Robert Park, un missionnaire américain d’origine coréenne, s’est également joint à la manifestation. Le leader évangélique s’est fait connaître par sa tentative controversée de traverser la frontière afin d’aller « porter la bonne parole » en Corée du Nord le soir de Noël 2009. Immédiatement arrêté par les autorités nord-coréennes, il n’avait dû sa liberté, quelques semaines plus tard, qu’à l’intervention des Etats-Unis (2). Dans un communiqué publié il y a quelques jours, il écrit : « S’ils retournent chez eux, ils risquent la mort.

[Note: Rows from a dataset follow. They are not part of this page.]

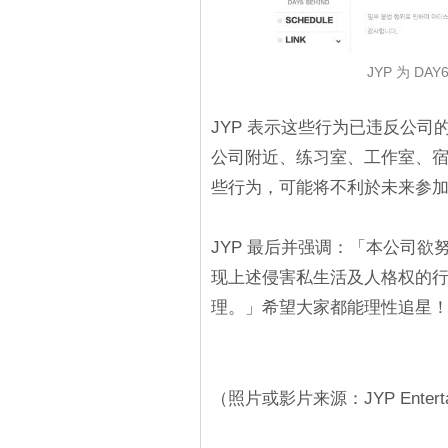
JYP 为 D
JYP 表示这些行为已违反公
公司附近、练习室、工作室、
些行为，可能将不利於未来参加 
JYP 最后并强调：「本公司欲
现上述侵害私生活及人格权的
理。」希望大家都能理性追星
（照片或影片来源：JYP Enterta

Le gouvernement de Séoul doit agir immédiatement pour empêcher le rapatriement de ces personnes et leur donner asile. »

Peu après la mort de Kim Jong-il le 17 décembre dernier, Pyongyang a annoncé un durcissement des sanctions à l’encontre de tous ceux qui tenteraient de quitter le pays sans autorisation officielle. « Le régime a décrété que durant les 100 jours de deuil de Kim Jong-il, tout déserteur serait exécuté ainsi que sa famille sur trois générations », rapporte encore Kim Eun Young, de la Citizen Alliance for North Korean Human Rights (NKHR), une ONG sud-coréenne (3).

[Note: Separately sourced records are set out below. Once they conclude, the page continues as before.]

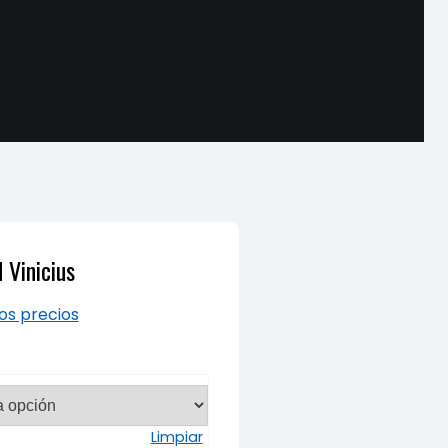
 Vinicius
los precios
Limpiar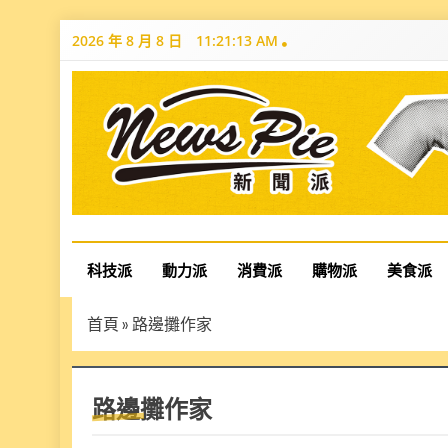
Skip
2026 年 8 月 8 日
11:21:14 AM
to
content
News Pie
最有料的新聞
科技派
動力派
消費派
購物派
美食派
首頁
»
路邊攤作家
路邊攤作家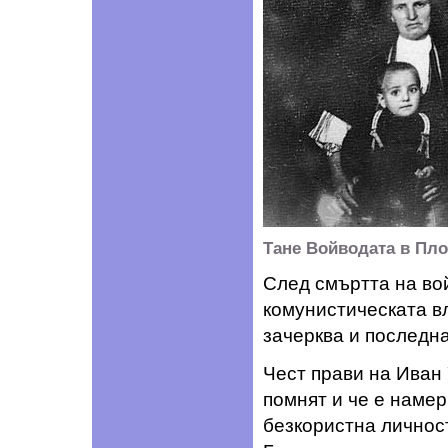
Тане Войводата в Плов
След смъртта на во
комунистическата вл
зачерква и последна
Чест прави на Иван 
помнят и че е намер
безкористна личност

La Chine, dernier allié du régime totalitaire, considère cependant tout individu pénétrant illégalement sur son territoire en provenance de Corée du Nord, comme un migrant économique, et ne lui reconnaît pas le statut de réfugié, malgré les admonestations régulières de la communauté internationale et des ONG de défense des droits de l’homme. En 2011, des milliers de fuyards ont ainsi été rapatriés de force en Corée du Nord où, selon certaines ONG, la plupart auraient été exécutés. Ces derniers jours, l’UNHCR a demandé à entrer en contact avec les transfuges nord-coréens, au nom de la convention internationale sur le statut des réfugiés, dont la Chine est signataire, mais s’est heurté à une fin de non-recevoir. De leur côté, Amnesty International et Human Rights Watch dans des déclarations successives ont rappelé à Pékin, en vain, que le droit international interdisait l’expulsion vers un pays où la personne concernée risquait d’être victime de persécutions, de torture ou d’une exécution.

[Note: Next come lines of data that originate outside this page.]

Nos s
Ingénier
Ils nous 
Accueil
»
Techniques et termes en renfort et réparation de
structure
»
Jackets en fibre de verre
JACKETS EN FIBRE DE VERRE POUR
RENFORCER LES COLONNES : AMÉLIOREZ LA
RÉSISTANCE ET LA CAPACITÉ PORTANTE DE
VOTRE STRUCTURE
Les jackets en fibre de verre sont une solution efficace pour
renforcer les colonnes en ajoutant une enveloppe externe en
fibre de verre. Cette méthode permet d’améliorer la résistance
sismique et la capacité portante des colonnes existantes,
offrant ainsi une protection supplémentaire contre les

Enfin, le 21 février, les Etats-Unis ont prié à leur tour la Chine de ne pas livrer les réfugiés à la Corée du Nord, une démarche qui intervient dans un contexte de grande tension due aux préparatifs des exercices communs des armées sud-coréenne et américaine en mer Jaune, qui doivent débuter le 27 février prochain. Le régime de Pyongyang a menacé la Corée du Sud de « représailles militaires sans pitié » si elle persistait à maintenir ces opérations navales (4). Inquiet des conséquences d’une telle démonstration de force deux mois à peine après l’avènement de Kim Jong-un, le Conseil national des Eglises (protestantes) de Corée (NCCK) a déclaré le 21 février dans un communiqué que « les exercices à venir augmenteraient considérablement la tension entre les deux Corées et entraveraient le processus de paix dans la péninsule », invitant le gouvernement à abandonner les manœuvres navales prévues.

Aujourd’hui 22 février, c’est le président sud-coréen lui-même, Lee Myung-Bak, qui a exhorté la Chine lors d’une conférence de presse à « considérer les transfuges nord-coréens conformément aux règles internationales et non comme des criminels ». Selon l’agence sud-coréenne Yonhap, les ministres Kim Sung-Hwan pour Séoul et Yang Jiechi pour Pékin devraient se rencontrer le 2 mars prochain, pour discuter notamment de la question du rapatriement des Nord-Coréens. Mais selon certaines sources, une partie de ces réfugiés auraient déjà été reconduits à la frontière.